I would be loath to do what they have suggested considering the other options available.
And BTW my system was installed by time served plumbers experienced in solid fuel and from the initial install took about two years to sort out properly. Be warned.
Just my tuppence worth.
 
Because i have been doing the job for many years doesn't mean i am stuck in a time warp. Very much up to date and trained to fit just about any system you can name.

What it does mean though is i have a wealth of knowledge AND experience which has been gathered throughout the years. Some passed on by the hundreds of other plumbers, heating engineers and gas fitters i have worked alongside, and some just learned the hard way.

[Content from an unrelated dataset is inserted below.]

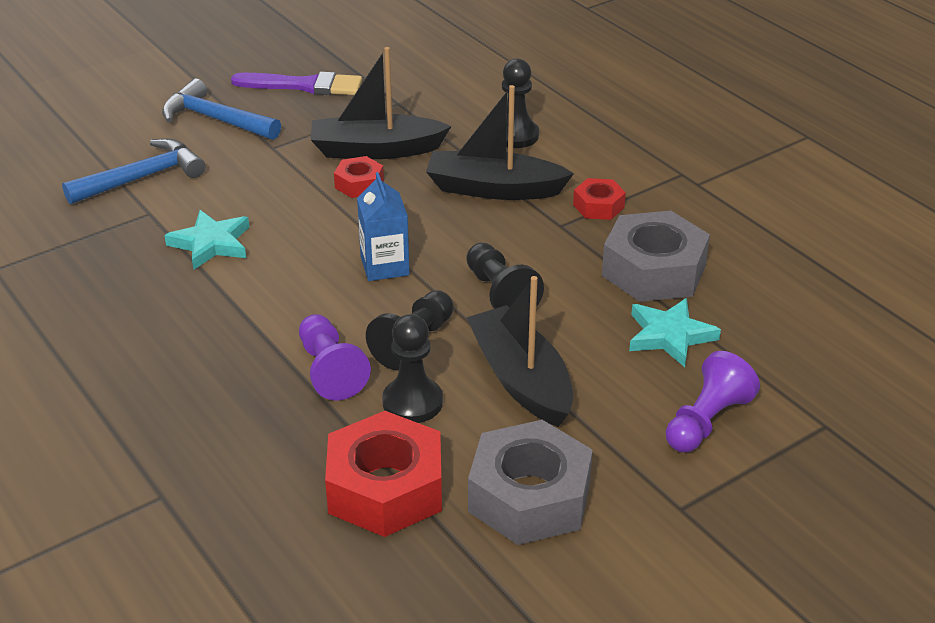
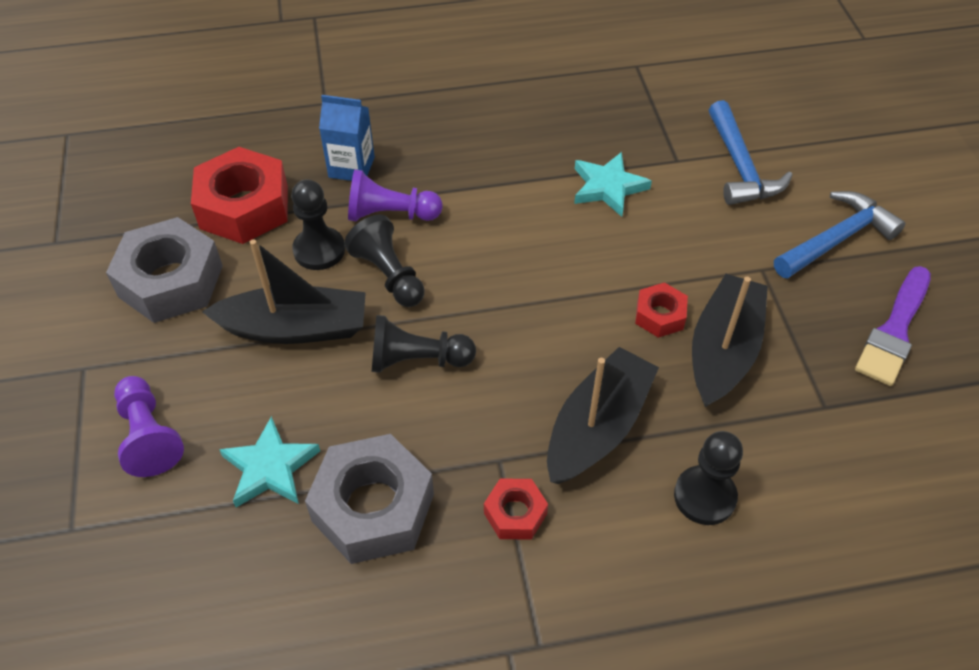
camera: 115 degrees right, 15 degrees up
(384, 266) = (509, 291): blue carton -> blue carton (351, 167)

What has been proposed is from the past and out dated IMO

Gravity circulation from any solid fuel appliance is always preferable where possible and is very much in the present. Pumps should be used only where gravity circulation is not possible.
It is easily possible to do a loop layout as shown with a little bit of thought and some common sense.
Back circulation will not be a problem as the return is dipped well down then rises back to the boiler. It may be if it is run horizontally. If the house has timber floors and a solum this is not a problem, otherwise it would not be done. As i said before this hardly involves "ripping" up the floor.

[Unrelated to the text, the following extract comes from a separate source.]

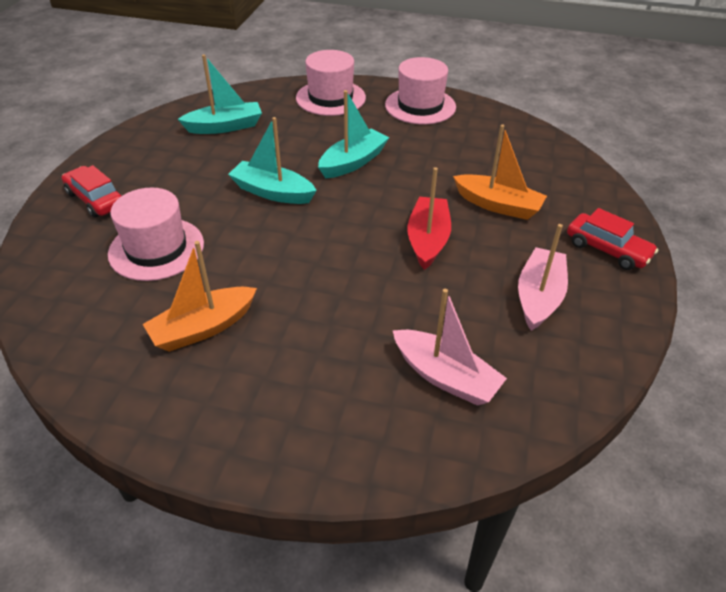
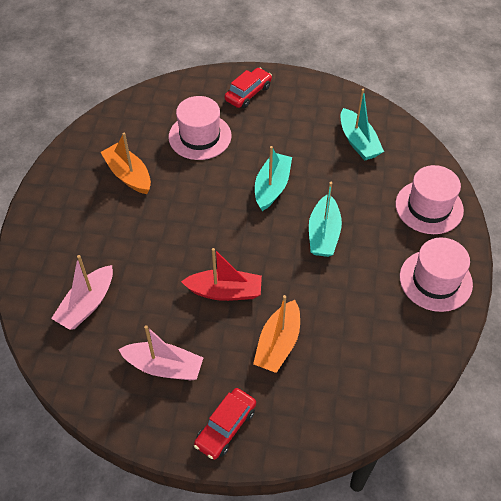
camera: 85 degrees right, 10 degrees up
(353, 162) = (323, 234): turquoise boat -> turquoise boat turned 60 degrees clockwise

This layout is different to what Dunsley call an "up and under" circuit because as you may have noticed there is no neutraliser to run through to kill the circulation pressure. Dunsley recommend their way of doing it (on their systems obviously) because they have to guarantee, if they mention it, that no matter what halfwit installs it, it will work.

The OP asked how he could achieve gravity circulation to the thermal store and was given the answer. If he feels unsure of his capacity to do the job correctly this way then by all means he should use an accelerated gravity.

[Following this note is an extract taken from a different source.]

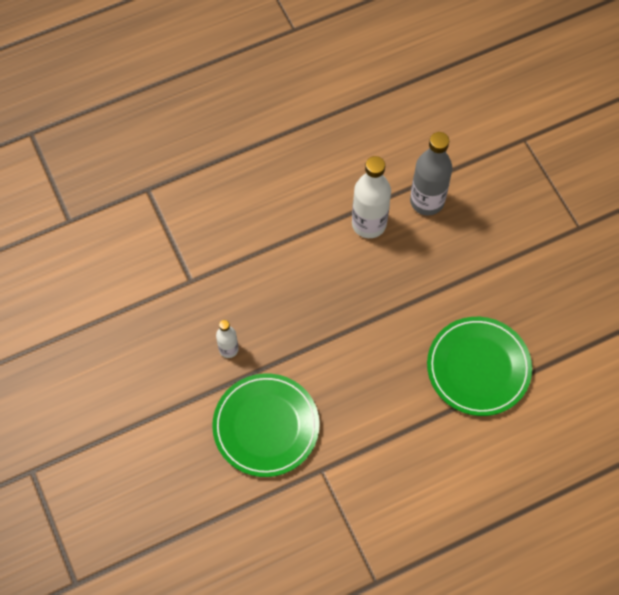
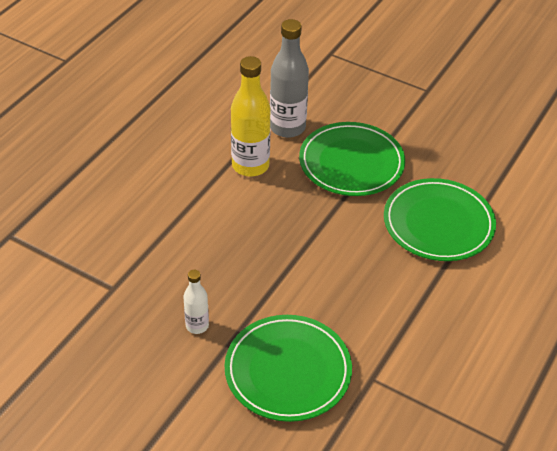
camera: 35 degrees left, 20 degrees down
(369, 224) = (250, 166): white bottle -> yellow bottle
(453, 267) = (351, 163): none -> green plate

[/quote]I might not have the experience of the two plumbers above but I have thirty years experience with my own solid fuel system
I quite believe you can easily light a fire probably with one sheet of newspaper.
my system was installed by time served plumbers experienced in solid fuel and from the initial install took about two years to sort out properly
Obviously not as experienced as you thought then :LOL:

Maybe you are right. Maybe we are like dinosaurs, a dying breed.
The trade is full of bad so called "tradesmen" who don't know their a*$* from their elbow and take pride in nothing but the size of their wage packet or the ones who do the courses and 6 weeks later they are out on their own, black belt in everything, with nothing but google, diynot and the school of hard knocks to learn from.
But then again maybe there is hope. There are still a lot of good real "tradesmen". They are just harder to find. Time will tell. (Wee rant there) :oops:

Your tuppence worth is welcome but that is all it is!

BTW i might have taken offence to being called a Jock :LOL:
 
And FWIW Dunsley were established in 1953 so have quite a bit of experience so I wouldn't discount their advice either on the limitations of an up and under circuit....................Another pearl of wisdom!!........ :LOL:

Look son Dunsley didn't start manufacturing solid fuel back boiler until the early 70s & advocated the use of a single pipe system, that by that time was about 10 years out of date. The Baker nuetralizer was not even a new concept & was produced by a guy in Ulster called Mr Baker - again it was old technoligy. Two ears one mouth son!!